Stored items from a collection
______

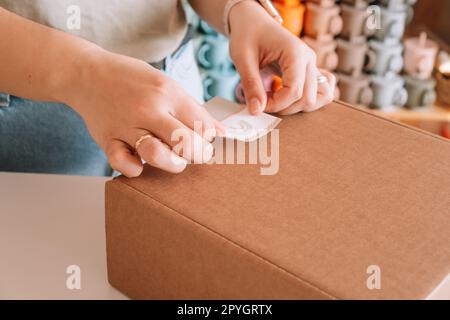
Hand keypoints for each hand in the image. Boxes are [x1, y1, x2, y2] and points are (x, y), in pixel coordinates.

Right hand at [62, 48, 221, 176]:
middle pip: (187, 142)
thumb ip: (191, 109)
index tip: (210, 144)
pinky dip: (135, 169)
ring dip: (172, 164)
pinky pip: (123, 164)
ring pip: (157, 155)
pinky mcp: (108, 140)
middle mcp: (148, 109)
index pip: (203, 125)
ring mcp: (127, 126)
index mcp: (168, 93)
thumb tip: (219, 133)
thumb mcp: (166, 84)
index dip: (212, 139)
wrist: (88, 74)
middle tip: (197, 154)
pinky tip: (140, 164)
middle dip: (199, 154)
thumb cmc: (132, 80)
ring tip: (175, 160)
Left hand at [228, 1, 334, 114]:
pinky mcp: (310, 70)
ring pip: (323, 96)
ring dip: (300, 106)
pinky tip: (286, 97)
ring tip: (278, 101)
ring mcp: (312, 64)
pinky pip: (322, 90)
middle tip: (265, 102)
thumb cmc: (247, 35)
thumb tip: (256, 111)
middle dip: (286, 108)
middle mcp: (308, 59)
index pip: (294, 91)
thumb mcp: (242, 59)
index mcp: (294, 52)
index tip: (259, 104)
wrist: (253, 21)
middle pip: (309, 98)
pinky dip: (306, 99)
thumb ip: (251, 86)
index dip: (276, 105)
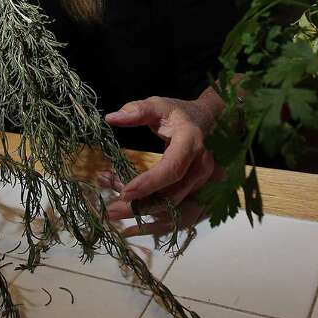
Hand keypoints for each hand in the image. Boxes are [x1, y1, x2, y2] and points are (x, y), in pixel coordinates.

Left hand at [100, 92, 223, 220]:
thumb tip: (111, 118)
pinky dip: (151, 209)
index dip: (149, 183)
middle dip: (141, 206)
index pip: (171, 169)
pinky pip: (173, 206)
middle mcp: (201, 166)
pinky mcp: (195, 190)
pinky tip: (130, 206)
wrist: (207, 121)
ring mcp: (201, 181)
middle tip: (111, 211)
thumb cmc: (179, 114)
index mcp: (191, 143)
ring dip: (143, 209)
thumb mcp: (159, 106)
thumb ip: (137, 110)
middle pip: (171, 195)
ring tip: (114, 207)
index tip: (125, 192)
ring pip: (171, 205)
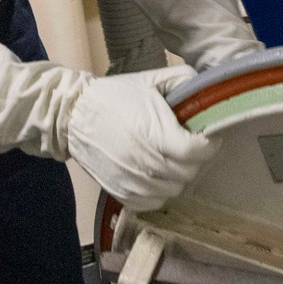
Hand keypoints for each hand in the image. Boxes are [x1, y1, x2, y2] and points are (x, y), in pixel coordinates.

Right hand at [67, 67, 215, 210]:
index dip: (208, 144)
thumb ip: (183, 81)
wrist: (73, 116)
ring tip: (172, 160)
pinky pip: (155, 203)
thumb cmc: (114, 96)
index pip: (196, 151)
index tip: (206, 136)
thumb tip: (209, 90)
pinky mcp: (121, 194)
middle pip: (189, 173)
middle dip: (195, 160)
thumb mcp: (150, 80)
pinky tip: (157, 175)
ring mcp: (133, 182)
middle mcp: (145, 162)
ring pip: (174, 190)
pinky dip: (161, 191)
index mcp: (155, 134)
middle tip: (188, 147)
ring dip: (178, 176)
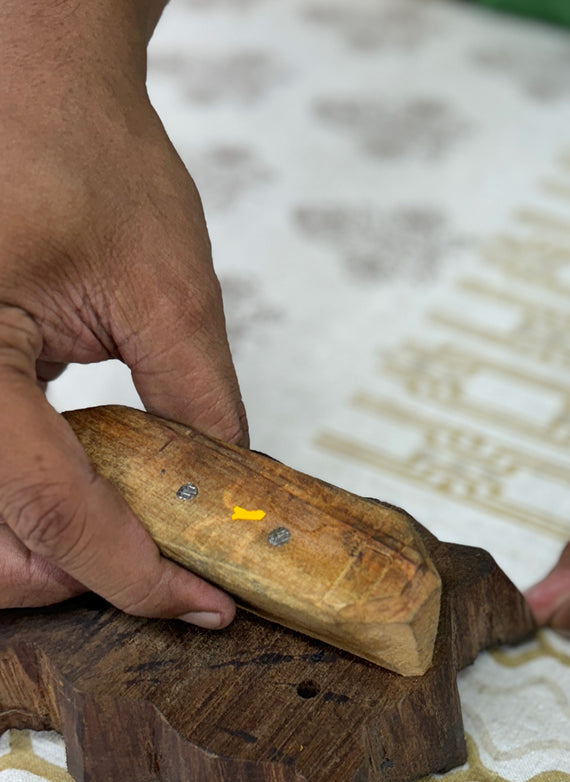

______

= YOUR OBJECTIVE =
Your copy should hold every record word for word and none of the pictures.

= ANSWER TO THIS EXERCISE =
Hand keypoints for each hand in the image. Boxes are [x1, y1, x2, y2] and points are (x, y), in pixel coordinates.

Right hand at [62, 48, 221, 176]:
middle pip: (187, 142)
thumb ip: (191, 109)
index tip: (210, 144)
pinky dip: (135, 169)
ring dip: (172, 164)
pinky pip: (123, 164)
ring pip: (157, 155)
pinky mcp: (108, 140)
middle mcp: (148, 109)
index pip: (203, 125)
ring mcp: (127, 126)
index mcp: (168, 93)
thumb tip: (219, 133)
thumb mcp: (166, 84)
index dip: (212, 139)
wrist: (88, 74)
middle tip: (197, 154)
pinky tip: (140, 164)
middle dip: (199, 154)
thumb cmc: (132, 80)
ring tip: (175, 160)
Left hand at [228, 1, 334, 114]:
pinky mcp: (310, 70)
ring pip: (323, 96)
ring dip: (300, 106)
pinky tip: (286, 97)
ring tip: (278, 101)
ring mcp: (312, 64)
pinky pip: (322, 90)
middle tip: (265, 102)
thumb cmc: (247, 35)
thumb tip: (256, 111)
middle dip: (286, 108)
middle mcp: (308, 59)
index pip: (294, 91)
thumb mcp: (242, 59)
index mcp: (294, 52)
index tip: (259, 104)
wrist: (253, 21)
middle pip: (309, 98)
pinky dip: (306, 99)
thumb ip: (251, 86)
index dip: (276, 105)
Hand keypoints for each hand in the image. Boxes are [x1, y1, x2, y2] and points are (x, y), in pixel coordinates.

Left hand at [100, 92, 223, 220]:
thumb tip: (111, 118)
pinky dip: (151, 209)
index dip: (149, 183)
middle dip: (141, 206)
index pip: (171, 169)
pinky pip: (173, 206)
middle mcp: (201, 166)
pinky mcp: (195, 190)
pinky tip: (130, 206)
wrist: (207, 121)
ring mcp: (201, 181)
middle tip: (111, 211)
thumb cmc: (179, 114)
index mcp: (191, 143)
ring dip: (143, 209)
thumb mcp: (159, 106)
thumb ip: (137, 110)
middle pip: (171, 195)
ring tip: (114, 207)
index tip: (125, 192)
ring pip: (171, 205)
Hand keypoints for each hand in the image. Boxes are [x1, y1, x2, y2] and points are (x, y), in pixel coordinates.

Right hand at [67, 67, 215, 210]:
index dip: (208, 144)
thumb ip: (183, 81)
wrist: (73, 116)
ring tip: (172, 160)
pinky pip: (155, 203)
thumb cmc: (114, 96)
index pip: (196, 151)
index tip: (206, 136)
thumb tip: (209, 90)
pinky mcp: (121, 194)
middle pip: (189, 173)
middle dip: (195, 160)
thumb mcp: (150, 80)
pinky tip: (157, 175)
ring mcp: (133, 182)
middle mcp: (145, 162)
ring pip: (174, 190)
pinky dip: (161, 191)
index mcp: (155, 134)
middle tip: (188, 147)
ring dip: (178, 176)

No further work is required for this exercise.